The Cavalry join the long-awaited Loudoun Hounds minor league baseball team on the sidelines for next season, in the latest setback announced by the two teams’ ownership, VIP Sports & Entertainment. The Hounds on Monday announced what the State of NoVa told you in October, that they will not be ready for next season. In addition, the founder of VIP and the driving force behind the two teams, Bob Farren, stepped down last month as head of the operation. The Cavalry’s announcement was first reported by the Loudoun Times-Mirror.
The Cavalry hoped to join the NASL, which is the tier below Major League Soccer, and as recently as last month was negotiating with George Mason University to play some of its home games in Fairfax. That apparently didn’t work out, and in a statement released Friday, principal Cavalry owner Joe Travez said: “With a number of variables regarding our stadium and having exhausted numerous alternative Northern Virginia venues, it is best for the team and the League to wait one more year to begin play. This was a difficult decision, but we owe it to our fans and our club’s future to start in as strong a position possible. You only have one time to make a first impression.”
Ah yes, the stadium, Edelman Financial Field. Winter is here and we’re still not seeing much infrastructure, though on Monday team spokesman David D’Onofrio said the construction on the site, at One Loudoun near the intersection of Route 7 and the Loudoun County Parkway, is stadium-related. But now that both the Hounds and the Cavalry have postponed their debuts to 2015, the rush to build is now postponed as well. For now.
In other Cavalry news, the team has named former D.C. United goalkeeper Mark Simpson as its general manager. In October, The Post’s Steve Goff reported that U.S. soccer great John Harkes, who lives in Fairfax, was in talks to be the Cavalry coach.
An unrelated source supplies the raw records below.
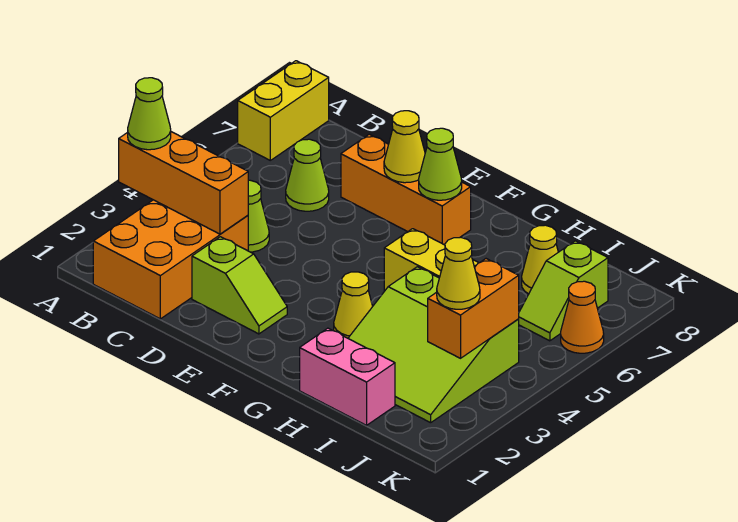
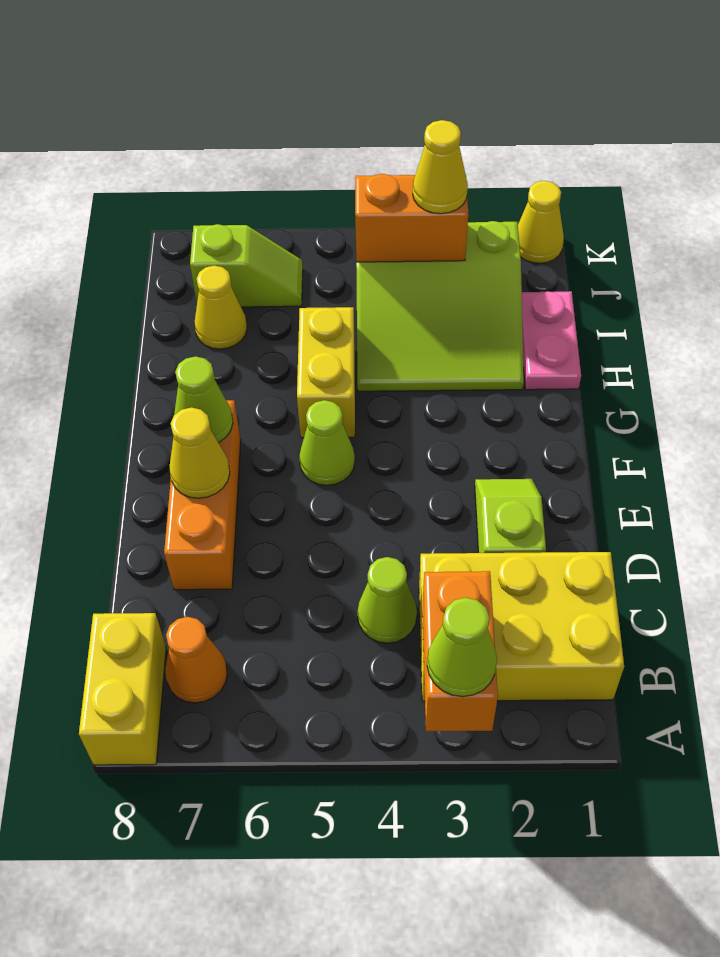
orange brick A3:C3 level 2 -> orange brick A3:B3 level 2
yellow brick A7:A8 level 1 -> yellow brick A8:B8 level 1
orange brick B1:C3 level 1 -> yellow brick B1:C3 level 1
lime cone C6 level 1 -> lime cone F5 level 1
yellow cone G3 level 1 -> yellow cone K1 level 1
pink brick H1:I1 level 1 -> pink plate H1:I1 level 1
lime slope H2:J4 level 1 top 4 -> lime slope H2:J4 level 1 top J
orange cone K6 level 1 -> orange cone B7 level 1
Simpson said in a news release: “We have worked long and hard to create the mission and vision of Cavalry FC and we are fully committed to putting a product on the field we can all be proud of and our fans can fully support.”
This is the first postponed season for the Cavalry, who were first announced in November 2012, and the third for the Hounds, who originally had hoped to begin play in the independent Atlantic League in 2012.